As we debate this Bill, we must look at the provisions and ask ourselves whether we are doing enough and whether there is any way we can strengthen the agency and its powers to make sure it has what it needs. As the Bill proceeds through Committee Stage and beyond, we must examine every clause and ask ourselves whether it will help deliver justice. For example, I note that the proposed section 944AF provides that the authority may not impose on a director a monetary sanction that would make him or her bankrupt. It provides that only one monetary sanction may be imposed where more than two breaches of the same conduct have occurred and it re-enacts section 957G of the Companies Act 2014. We might reasonably ask whether in the eyes of the ordinary person such provisions are consistent with how ordinary people are treated. If someone breaks any one of our country's by-laws on parking, road tolls and so on, he or she must pay a fine for each instance. People do not get to say they want to pay only one fine for all the times they break parking rules. I am also concerned that the threat of bankruptcy should not be abused as a mechanism for refusing financial penalties for serious breaches of corporate law, particularly in view of the reform of the bankruptcy laws and procedures.

As well as the main section establishing the authority, the Bill provides for the implementation of several recommendations of the Company Law Review Group, CLRG, relating to corporate governance, shares and share capital, which hopefully we will be able to welcome as strengthening the protections for citizens.

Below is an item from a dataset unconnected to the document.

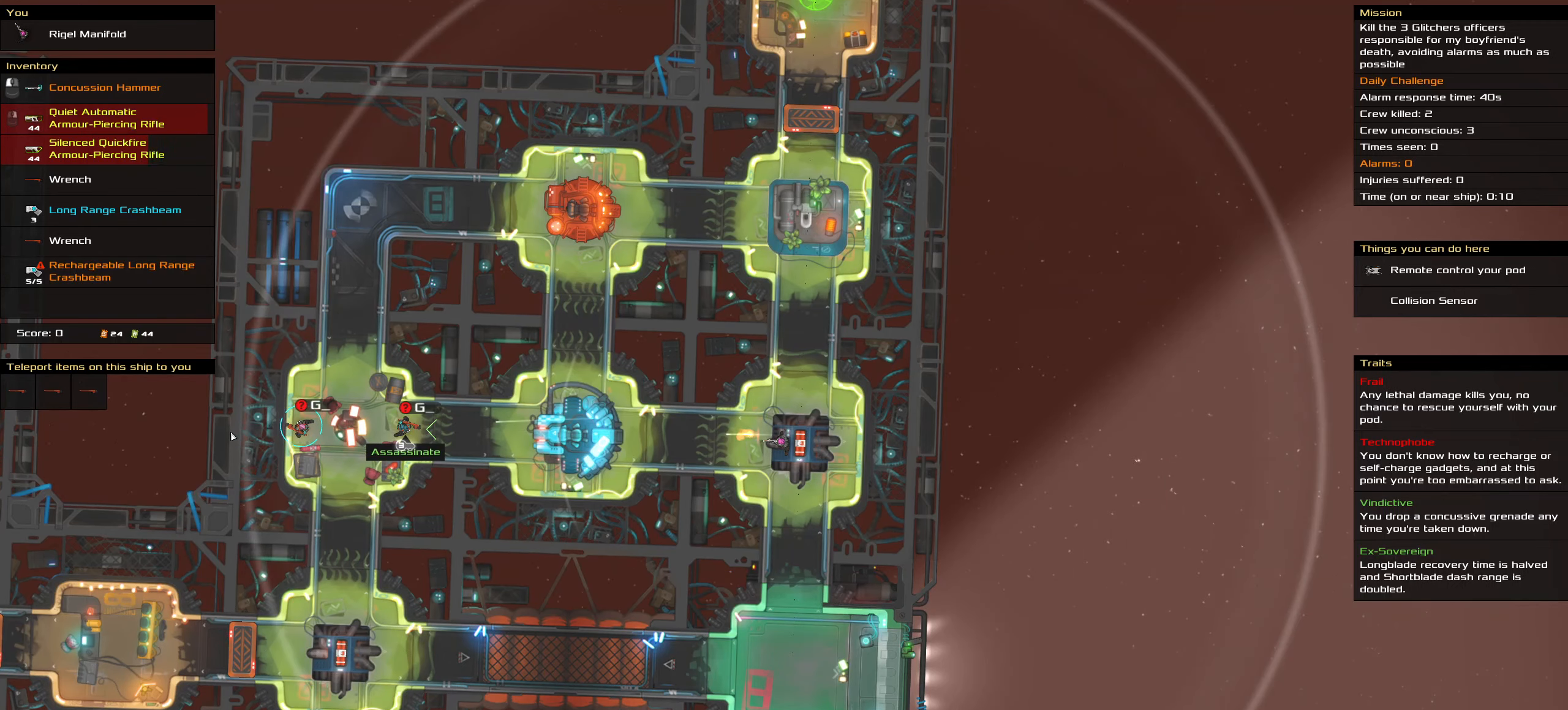
{"keys": [], "mouse": [], "events": [[33, "ctrl_l", "up"]]}
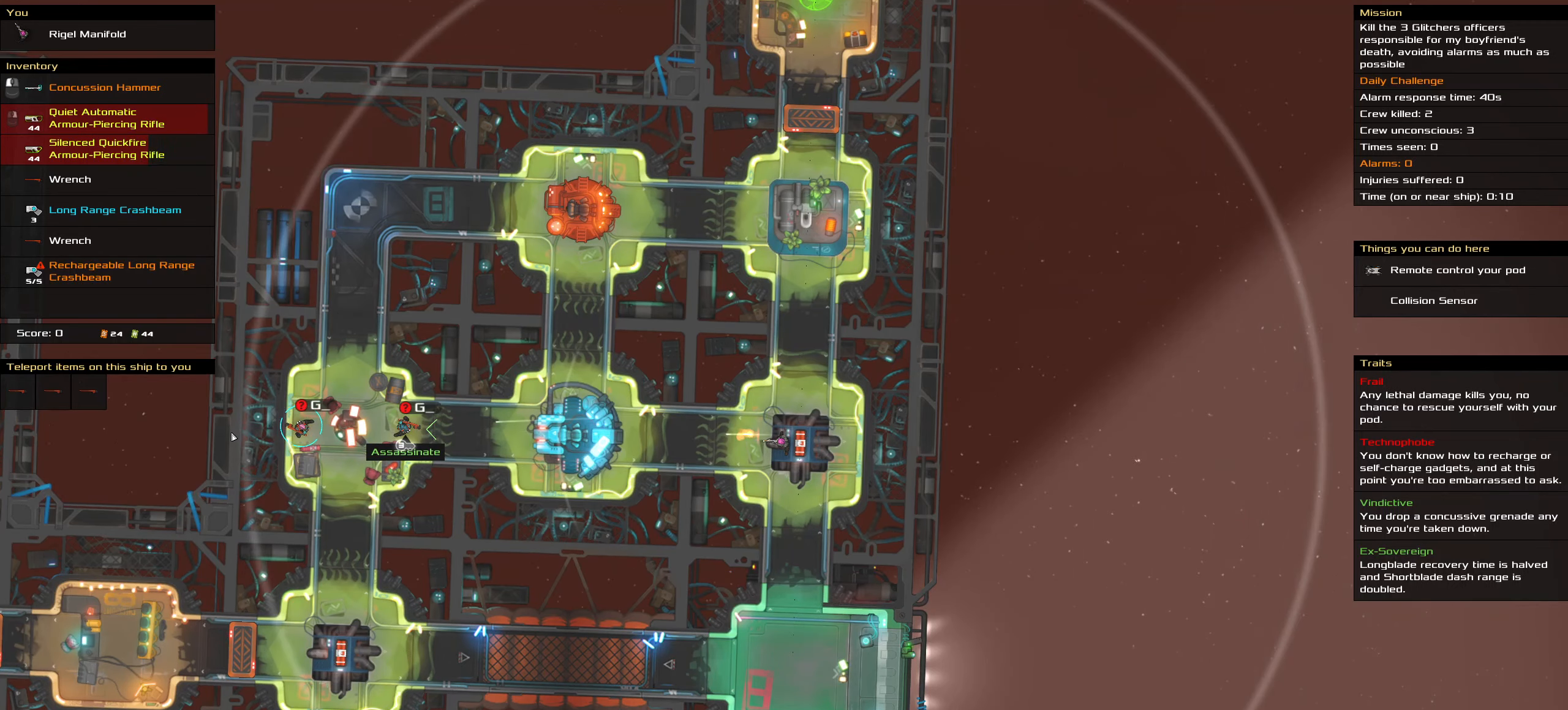
{"keys": ["ctrl_l"], "mouse": [], "events": [[150, "t", "down"], [233, "t", "up"], [467, "ctrl_l", "down"]]}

The Bill brings back memories of some of the most painful and appalling travesties in Irish political and financial history. It is ironic that we are here to discuss a Bill of a Fine Gael Minister for Enterprise, Employment and Trade under a Fianna Fáil Taoiseach. I remind the Minister of State that what we are speaking of now is fundamental to the future of our Republic. I taught for a time in the north inner city of Dublin. There used to be media reports of the community in which I served. It was just beside the IFSC. In the 1990s, media reports used to say it should have been the aspiration of young people in the north inner city to get employment in the IFSC. They used to pretend that crime was all in the north inner city, that the paragons of virtue were those wearing suits in the IFSC and that, if those young people could turn away from the parallel economy and the temptation of cheap money and criminal activity and turn their eyes to the IFSC, they might have a better future. All the while, the criminality that almost brought down the Republic was taking place in the IFSC. That is the crux of the matter when speaking to a young person about the choices he or she has - are we equal or are there different laws for people who wear different suits?